**To do**
Continue the forum thread about developer culture and software performance, starting right after its last sentence.

**Exercise text**
------------------------------------------------------------

Hacker News new | ask | show | jobs
by applfanboysbgon 90 days ago
No, I don't think there's particularly arcane knowledge in optimizing things! That's rather my point. It's not even hard to learn, but the current developer culture is one that treats learning anything outside of their framework as a bogeyman. There are real game developers, with jobs, who are paid many tens of thousands of dollars, who do not even know what an "int" is, because it's all been abstracted away for them and they think that understanding why their game runs like shit is something only Carmack himself could handle. In reality, we could easily produce enough capable programmers to create performant software, we simply choose not to as a culture.
1 comments

> but the current developer culture is one that treats learning anything outside of their framework as a bogeyman.

You can neither prove or disprove this statement. Just my 10c: I’m working in payments and not a stranger to optimization of both native and managed code. I can easily improve our POI performance by at least 20-30% across different metrics in a span of couple of weeks. Why don’t I do that? Because not only management wouldn’t praise me, but they would actively work against me because it’s not a priority.

------------------------------------------------------------

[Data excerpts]
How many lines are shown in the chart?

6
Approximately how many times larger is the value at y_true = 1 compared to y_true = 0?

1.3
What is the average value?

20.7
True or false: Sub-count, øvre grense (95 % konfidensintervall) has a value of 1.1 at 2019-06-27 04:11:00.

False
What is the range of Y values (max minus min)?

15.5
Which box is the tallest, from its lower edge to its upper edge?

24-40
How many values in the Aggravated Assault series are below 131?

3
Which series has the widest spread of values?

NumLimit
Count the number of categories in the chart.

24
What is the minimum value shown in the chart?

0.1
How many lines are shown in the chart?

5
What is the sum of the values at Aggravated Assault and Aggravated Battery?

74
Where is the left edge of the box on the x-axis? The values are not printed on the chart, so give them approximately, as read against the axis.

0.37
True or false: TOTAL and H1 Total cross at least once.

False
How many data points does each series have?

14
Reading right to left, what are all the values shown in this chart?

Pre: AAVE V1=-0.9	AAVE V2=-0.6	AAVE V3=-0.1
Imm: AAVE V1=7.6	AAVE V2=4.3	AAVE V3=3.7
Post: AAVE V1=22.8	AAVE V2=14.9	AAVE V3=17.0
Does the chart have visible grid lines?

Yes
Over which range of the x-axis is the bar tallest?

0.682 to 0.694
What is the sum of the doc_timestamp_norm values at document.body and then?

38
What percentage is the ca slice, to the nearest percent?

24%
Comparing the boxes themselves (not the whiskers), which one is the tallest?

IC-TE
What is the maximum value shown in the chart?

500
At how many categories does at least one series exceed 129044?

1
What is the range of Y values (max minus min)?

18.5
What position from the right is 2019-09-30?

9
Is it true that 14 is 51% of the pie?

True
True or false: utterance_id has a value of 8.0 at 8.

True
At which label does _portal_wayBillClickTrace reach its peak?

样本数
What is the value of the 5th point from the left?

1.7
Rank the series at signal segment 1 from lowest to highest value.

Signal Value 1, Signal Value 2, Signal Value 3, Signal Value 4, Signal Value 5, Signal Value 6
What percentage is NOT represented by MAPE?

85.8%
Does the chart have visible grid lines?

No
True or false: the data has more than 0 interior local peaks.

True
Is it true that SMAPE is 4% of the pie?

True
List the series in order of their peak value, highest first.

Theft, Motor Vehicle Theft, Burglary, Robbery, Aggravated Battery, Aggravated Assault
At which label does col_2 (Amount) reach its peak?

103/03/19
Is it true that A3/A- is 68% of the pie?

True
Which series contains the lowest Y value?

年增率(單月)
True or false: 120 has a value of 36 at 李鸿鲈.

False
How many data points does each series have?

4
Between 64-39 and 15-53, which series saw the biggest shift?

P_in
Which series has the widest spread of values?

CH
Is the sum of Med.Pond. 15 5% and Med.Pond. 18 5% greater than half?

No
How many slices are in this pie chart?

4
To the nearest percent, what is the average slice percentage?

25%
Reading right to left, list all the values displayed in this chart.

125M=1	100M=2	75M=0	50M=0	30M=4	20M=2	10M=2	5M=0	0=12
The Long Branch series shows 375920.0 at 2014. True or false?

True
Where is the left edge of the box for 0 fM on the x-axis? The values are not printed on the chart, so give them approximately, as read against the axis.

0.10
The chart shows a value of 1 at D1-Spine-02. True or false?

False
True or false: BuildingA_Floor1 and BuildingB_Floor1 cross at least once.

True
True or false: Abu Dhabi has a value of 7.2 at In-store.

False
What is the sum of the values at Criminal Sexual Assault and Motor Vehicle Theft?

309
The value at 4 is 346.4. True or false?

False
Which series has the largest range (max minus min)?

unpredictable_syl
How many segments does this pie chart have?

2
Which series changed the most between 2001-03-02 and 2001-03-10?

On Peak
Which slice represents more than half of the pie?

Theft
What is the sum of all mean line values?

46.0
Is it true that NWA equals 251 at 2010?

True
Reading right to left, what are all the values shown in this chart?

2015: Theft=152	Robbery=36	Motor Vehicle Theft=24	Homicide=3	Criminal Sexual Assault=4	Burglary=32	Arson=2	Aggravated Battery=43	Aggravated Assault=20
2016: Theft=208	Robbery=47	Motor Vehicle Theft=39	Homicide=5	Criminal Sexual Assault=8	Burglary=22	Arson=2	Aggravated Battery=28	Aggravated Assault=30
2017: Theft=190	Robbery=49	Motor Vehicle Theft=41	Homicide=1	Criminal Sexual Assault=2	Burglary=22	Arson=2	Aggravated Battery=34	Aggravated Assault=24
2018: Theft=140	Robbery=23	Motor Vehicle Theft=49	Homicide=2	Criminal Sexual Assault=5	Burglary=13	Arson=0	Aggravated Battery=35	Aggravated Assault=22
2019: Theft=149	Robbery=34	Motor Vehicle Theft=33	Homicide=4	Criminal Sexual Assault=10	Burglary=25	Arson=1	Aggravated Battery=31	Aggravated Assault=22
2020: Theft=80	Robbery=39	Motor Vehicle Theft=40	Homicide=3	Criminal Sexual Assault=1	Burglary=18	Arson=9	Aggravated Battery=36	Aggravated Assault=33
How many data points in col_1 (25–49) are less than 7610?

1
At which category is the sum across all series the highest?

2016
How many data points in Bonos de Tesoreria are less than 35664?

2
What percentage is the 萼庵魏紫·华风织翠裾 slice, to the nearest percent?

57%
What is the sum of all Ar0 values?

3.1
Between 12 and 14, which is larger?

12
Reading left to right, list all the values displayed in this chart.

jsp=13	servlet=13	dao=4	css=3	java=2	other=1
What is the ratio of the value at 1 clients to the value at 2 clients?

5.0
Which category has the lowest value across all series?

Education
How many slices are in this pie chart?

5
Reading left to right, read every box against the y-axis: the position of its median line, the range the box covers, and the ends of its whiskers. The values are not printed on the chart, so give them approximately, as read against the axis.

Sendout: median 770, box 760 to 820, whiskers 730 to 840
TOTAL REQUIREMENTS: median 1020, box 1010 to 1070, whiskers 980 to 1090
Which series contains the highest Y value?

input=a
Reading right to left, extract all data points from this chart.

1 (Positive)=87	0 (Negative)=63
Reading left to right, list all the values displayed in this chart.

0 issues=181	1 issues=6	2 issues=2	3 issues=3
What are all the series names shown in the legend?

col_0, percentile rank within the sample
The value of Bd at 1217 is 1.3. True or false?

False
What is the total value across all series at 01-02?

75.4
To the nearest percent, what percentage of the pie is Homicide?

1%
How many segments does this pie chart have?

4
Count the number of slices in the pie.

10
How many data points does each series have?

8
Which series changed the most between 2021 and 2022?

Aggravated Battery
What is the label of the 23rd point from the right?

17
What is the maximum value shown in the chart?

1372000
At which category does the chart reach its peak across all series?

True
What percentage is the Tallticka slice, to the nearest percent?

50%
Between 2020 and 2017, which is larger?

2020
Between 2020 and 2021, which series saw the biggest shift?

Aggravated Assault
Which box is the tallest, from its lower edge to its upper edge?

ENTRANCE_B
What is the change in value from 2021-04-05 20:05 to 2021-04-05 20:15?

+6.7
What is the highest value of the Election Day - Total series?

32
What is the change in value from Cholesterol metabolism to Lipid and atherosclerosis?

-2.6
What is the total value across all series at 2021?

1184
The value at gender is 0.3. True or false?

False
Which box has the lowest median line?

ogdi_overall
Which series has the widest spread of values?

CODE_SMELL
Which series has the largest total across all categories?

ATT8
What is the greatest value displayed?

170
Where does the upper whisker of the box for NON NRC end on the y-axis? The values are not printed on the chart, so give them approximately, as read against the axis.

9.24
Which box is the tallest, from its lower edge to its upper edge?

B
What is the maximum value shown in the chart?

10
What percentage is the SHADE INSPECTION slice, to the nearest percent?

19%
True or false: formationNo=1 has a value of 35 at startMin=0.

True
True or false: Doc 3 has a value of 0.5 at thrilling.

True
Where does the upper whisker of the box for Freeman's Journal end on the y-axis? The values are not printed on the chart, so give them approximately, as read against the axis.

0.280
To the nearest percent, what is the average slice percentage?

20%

------------------------------------------------------------

**Reply**
> You can neither prove or disprove this statement.

It's self-evident from interacting with a wide range of developers, but I suppose I can prove it no more than I can prove to you the sky is blue. I'm not saying there aren't cases like yours of "I could optimize it, but I'm not being paid to". But there are also many, many cases of "Are you crazy? I would have to spend my entire life learning about CPUs, compilers, assembly, and programming languages! Get real, nobody can do that unless they're a 1% genius" for things that they could absolutely learn to do if they just tried instead of living in fear of it.